We can hardly attribute this statement seriously to one who knew as well as did Green how fickle are the winds, and how utterly different are the conditions between the still air of a room and those of the open sky. His insight into the difficulties of the problem cannot have been less than that of his successor, Coxwell, who, as the result of his own equally wide experience, states positively, "I could never imagine a motive power of sufficient force to direct and guide a balloon, much less to enable a man or a machine to fly." Even when modern invention had produced a motive power undreamed of in the days we are now considering, Coxwell declares his conviction that inherent difficulties would not be overcome "unless the air should invariably remain in a calm state."

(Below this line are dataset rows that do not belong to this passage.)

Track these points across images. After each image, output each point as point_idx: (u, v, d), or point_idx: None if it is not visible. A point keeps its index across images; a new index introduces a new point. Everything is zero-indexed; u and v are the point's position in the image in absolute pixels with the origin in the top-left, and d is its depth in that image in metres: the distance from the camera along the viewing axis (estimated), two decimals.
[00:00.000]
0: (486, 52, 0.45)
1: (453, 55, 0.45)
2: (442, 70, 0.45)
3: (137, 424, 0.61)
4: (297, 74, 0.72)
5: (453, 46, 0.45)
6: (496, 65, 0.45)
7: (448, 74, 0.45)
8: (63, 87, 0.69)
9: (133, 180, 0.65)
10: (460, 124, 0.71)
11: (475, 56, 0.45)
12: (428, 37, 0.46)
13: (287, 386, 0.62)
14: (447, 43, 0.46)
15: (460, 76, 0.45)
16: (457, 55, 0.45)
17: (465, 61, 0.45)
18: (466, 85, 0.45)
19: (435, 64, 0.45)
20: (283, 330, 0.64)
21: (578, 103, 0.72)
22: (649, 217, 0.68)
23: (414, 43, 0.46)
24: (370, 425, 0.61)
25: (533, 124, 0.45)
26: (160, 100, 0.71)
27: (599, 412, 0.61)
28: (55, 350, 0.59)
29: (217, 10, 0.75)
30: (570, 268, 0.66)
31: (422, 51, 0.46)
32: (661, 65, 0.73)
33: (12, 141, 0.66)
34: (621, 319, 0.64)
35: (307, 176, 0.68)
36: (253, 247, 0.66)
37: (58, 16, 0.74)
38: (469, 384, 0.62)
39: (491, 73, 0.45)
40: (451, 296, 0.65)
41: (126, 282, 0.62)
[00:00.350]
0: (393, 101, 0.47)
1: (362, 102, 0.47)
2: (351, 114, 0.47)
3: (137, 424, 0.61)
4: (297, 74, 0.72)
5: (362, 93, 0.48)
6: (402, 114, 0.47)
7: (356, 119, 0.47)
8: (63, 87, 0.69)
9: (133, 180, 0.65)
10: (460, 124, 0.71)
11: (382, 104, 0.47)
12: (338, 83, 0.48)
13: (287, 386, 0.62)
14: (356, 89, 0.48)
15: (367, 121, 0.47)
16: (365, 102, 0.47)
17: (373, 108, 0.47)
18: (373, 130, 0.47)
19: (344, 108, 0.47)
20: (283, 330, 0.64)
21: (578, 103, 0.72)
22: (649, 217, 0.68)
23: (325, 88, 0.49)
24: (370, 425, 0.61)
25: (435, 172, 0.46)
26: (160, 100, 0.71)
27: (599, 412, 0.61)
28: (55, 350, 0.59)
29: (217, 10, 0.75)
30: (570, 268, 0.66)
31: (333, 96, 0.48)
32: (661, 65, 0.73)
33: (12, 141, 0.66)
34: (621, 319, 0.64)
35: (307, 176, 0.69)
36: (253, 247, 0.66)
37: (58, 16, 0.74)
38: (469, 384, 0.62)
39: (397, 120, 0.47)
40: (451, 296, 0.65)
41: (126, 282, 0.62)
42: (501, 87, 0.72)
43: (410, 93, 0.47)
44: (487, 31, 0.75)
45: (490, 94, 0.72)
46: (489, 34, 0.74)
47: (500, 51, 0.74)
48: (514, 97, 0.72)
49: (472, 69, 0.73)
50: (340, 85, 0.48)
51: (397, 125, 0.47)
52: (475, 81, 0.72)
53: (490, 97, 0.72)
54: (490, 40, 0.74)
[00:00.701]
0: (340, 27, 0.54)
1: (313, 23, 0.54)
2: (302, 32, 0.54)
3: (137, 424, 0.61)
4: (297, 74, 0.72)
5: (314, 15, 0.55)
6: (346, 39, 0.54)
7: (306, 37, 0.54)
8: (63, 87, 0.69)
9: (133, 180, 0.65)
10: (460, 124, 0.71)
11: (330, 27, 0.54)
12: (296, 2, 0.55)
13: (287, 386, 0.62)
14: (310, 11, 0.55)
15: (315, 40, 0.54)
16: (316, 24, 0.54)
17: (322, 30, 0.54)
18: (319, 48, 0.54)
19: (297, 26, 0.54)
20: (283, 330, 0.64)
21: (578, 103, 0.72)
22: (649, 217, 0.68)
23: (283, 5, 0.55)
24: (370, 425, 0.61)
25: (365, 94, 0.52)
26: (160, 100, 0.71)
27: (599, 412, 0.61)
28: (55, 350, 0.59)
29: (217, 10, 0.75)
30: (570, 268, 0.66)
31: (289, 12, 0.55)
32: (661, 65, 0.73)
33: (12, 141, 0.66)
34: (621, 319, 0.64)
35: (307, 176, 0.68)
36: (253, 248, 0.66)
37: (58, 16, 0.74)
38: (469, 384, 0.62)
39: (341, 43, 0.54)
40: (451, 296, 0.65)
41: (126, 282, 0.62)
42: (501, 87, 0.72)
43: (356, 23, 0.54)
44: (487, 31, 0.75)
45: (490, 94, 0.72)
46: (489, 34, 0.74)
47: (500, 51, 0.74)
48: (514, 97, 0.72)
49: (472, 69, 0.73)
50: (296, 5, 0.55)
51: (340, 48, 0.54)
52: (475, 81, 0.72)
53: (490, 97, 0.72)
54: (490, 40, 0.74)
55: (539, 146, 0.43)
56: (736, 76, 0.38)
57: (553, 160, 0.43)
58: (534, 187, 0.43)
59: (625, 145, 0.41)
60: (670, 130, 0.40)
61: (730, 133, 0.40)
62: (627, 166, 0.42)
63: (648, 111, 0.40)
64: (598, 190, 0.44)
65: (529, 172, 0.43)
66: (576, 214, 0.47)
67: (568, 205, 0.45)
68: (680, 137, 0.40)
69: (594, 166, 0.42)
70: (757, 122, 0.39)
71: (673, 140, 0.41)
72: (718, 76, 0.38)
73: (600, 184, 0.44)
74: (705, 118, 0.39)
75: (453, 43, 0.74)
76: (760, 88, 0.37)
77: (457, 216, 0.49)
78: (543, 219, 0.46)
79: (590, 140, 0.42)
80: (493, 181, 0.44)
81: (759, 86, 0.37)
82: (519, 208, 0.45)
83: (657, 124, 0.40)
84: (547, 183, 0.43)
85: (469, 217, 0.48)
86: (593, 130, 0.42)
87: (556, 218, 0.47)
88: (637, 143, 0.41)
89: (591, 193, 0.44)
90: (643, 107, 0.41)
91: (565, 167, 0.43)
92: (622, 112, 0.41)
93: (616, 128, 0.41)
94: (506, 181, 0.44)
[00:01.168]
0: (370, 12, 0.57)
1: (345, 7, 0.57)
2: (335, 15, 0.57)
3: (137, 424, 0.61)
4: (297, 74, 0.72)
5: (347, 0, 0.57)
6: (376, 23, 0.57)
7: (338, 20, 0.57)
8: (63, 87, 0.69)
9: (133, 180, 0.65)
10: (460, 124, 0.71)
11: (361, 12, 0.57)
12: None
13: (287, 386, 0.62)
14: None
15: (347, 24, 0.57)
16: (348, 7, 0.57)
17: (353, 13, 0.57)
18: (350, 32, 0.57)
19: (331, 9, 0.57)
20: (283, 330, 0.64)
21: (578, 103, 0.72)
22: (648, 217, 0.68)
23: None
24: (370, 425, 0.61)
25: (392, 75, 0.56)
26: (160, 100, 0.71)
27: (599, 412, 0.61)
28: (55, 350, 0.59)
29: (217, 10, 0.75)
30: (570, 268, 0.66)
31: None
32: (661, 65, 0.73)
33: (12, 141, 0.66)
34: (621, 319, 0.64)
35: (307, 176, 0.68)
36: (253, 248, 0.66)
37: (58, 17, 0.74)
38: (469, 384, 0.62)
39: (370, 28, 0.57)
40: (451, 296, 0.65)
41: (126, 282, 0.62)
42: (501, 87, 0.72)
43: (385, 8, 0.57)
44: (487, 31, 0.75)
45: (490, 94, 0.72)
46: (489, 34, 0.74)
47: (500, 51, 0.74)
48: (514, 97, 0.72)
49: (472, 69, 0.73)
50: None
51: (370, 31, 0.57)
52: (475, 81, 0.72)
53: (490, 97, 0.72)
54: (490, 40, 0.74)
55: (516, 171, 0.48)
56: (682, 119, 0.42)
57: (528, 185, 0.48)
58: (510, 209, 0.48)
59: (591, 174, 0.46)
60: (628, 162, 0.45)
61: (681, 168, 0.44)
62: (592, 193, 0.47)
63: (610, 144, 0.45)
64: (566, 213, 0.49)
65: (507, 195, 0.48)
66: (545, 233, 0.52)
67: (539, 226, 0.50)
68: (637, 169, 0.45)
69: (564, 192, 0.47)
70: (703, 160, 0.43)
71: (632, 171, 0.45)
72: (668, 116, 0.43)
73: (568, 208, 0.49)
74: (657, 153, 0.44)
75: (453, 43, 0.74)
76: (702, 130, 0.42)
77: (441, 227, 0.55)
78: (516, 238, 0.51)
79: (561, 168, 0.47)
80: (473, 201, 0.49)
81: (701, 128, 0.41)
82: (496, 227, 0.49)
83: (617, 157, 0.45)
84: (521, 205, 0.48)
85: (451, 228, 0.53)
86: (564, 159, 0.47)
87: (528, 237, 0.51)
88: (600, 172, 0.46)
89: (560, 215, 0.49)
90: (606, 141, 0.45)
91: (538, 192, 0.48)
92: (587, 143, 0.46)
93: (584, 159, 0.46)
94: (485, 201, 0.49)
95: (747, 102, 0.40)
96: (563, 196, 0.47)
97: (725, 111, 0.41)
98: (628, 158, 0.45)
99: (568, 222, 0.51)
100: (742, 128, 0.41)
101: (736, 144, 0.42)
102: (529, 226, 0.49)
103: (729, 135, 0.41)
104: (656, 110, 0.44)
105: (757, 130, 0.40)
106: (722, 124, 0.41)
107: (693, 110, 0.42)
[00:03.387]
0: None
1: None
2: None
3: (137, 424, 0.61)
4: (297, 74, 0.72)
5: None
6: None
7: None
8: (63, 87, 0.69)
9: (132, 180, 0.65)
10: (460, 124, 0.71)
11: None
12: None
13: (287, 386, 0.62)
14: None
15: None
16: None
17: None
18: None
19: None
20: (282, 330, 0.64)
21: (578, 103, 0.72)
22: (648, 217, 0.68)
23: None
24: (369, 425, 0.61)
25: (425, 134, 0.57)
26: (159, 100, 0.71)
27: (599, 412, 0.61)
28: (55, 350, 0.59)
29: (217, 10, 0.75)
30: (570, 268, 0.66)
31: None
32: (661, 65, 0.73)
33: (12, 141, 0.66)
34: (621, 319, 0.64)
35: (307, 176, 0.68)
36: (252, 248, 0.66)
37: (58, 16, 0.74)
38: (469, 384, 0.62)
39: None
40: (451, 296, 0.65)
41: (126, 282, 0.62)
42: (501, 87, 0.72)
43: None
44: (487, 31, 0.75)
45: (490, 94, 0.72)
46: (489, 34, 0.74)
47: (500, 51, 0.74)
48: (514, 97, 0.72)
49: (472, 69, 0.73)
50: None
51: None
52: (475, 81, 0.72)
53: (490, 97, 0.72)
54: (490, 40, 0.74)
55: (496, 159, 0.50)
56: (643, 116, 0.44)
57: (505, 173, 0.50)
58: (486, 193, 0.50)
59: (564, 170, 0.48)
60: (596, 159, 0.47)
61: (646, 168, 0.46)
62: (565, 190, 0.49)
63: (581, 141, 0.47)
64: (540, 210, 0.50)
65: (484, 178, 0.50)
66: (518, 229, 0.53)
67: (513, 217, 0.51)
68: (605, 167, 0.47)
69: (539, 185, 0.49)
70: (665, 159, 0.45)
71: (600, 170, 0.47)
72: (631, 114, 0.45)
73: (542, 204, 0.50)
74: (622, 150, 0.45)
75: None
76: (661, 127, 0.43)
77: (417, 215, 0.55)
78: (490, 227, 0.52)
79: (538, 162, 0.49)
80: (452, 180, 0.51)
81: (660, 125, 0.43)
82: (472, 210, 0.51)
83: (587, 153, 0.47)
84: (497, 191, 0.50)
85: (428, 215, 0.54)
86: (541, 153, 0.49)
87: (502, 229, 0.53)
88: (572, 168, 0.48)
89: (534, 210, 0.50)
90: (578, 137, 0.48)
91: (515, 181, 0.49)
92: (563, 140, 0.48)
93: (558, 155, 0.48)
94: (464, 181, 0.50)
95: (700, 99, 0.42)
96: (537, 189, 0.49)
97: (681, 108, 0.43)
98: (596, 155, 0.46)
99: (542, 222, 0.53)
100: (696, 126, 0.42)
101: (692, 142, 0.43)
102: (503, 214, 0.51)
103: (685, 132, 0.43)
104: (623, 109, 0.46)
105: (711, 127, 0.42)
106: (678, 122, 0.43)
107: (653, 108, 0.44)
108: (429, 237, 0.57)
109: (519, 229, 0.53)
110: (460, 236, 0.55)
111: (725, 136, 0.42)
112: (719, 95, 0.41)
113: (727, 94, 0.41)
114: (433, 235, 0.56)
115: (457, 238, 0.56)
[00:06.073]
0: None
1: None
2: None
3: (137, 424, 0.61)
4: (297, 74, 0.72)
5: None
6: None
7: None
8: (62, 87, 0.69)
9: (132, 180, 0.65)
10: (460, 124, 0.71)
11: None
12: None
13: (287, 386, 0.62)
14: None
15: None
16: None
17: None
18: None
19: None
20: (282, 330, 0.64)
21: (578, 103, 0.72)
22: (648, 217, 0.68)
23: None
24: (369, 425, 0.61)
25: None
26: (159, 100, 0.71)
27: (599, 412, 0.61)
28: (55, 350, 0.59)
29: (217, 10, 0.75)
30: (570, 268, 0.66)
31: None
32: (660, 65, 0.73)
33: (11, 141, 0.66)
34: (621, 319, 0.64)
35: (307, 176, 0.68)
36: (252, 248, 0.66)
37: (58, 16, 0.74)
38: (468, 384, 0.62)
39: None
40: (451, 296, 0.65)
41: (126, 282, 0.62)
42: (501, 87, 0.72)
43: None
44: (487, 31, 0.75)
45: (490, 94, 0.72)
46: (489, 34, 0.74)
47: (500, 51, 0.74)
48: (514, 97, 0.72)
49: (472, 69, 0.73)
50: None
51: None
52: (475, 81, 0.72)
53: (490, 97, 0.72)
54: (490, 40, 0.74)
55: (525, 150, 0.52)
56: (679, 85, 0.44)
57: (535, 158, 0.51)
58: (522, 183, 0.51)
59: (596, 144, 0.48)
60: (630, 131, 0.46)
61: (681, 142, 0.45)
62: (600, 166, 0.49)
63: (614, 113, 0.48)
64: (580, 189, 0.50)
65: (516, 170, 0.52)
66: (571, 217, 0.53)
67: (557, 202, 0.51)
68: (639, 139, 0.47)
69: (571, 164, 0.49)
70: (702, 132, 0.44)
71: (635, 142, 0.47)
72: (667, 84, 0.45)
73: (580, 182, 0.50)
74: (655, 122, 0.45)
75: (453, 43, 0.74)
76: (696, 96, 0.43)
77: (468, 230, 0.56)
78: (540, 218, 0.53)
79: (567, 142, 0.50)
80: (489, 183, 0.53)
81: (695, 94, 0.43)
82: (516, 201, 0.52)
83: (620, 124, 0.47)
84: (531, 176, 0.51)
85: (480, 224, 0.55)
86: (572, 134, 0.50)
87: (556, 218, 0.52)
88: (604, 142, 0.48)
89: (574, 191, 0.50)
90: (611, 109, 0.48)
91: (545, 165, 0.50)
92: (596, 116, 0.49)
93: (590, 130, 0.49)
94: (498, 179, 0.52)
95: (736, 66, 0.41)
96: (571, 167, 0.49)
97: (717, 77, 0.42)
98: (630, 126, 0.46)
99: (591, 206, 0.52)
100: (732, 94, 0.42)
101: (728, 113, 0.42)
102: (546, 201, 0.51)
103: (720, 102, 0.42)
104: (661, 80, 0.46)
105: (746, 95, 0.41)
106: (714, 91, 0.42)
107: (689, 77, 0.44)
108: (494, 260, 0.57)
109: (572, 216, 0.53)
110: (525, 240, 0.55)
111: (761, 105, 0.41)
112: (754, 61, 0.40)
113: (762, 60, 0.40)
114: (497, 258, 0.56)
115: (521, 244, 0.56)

It would be tedious and scarcely instructive to inquire into the various forms of flying machines that were elaborated at this period; but one that was designed in America by Mr. Henson, and with which it was seriously contemplated to attempt to cross the Atlantic, may be briefly described. In theory it was supposed to be capable of being sustained in the air by virtue of the speed mechanically imparted to it, and of the angle at which its advancing under surface would meet the air. The inventor claimed to have produced a steam engine of extreme lightness as well as efficiency, and for the rest his machine consisted of a huge aero-plane propelled by fans with oblique vanes, while a tail somewhat resembling that of a bird was added, as also a rudder, the functions of which were to direct the craft vertically and horizontally respectively. Be it here recorded that the machine did not cross the Atlantic.

One word as to the instruments used up to this time for determining altitudes. These were, in general, ordinary mercurial barometers, protected in various ways. Green encased his instrument in a simple metal tube, which admitted of the column of mercury being easily read. This instrument, which is generally to be seen held in his hand in Green's old portraits, might be mistaken for a mariner's telescope. It is now in the possession of the family of Spencers, the grandchildren of his old aeronautical friend and colleague, and it is stated that with all his care the glass was not infrequently broken in a descent.

Wise, with characteristic ingenuity, devised a rough-and-ready height instrument, which he claims to have answered well. It consisted simply of a common porter bottle, to the neck of which was joined a bladder of the same capacity. The bottle being filled with air of the density of that on the ground, and the bladder tied on in a collapsed state, the expansion of the air in the bottle would gradually fill the bladder as it rose into the rarer regions of the atmosphere. Experience would then be trusted to enable the aeronaut to judge his height from the amount of inflation noticeable in the bladder.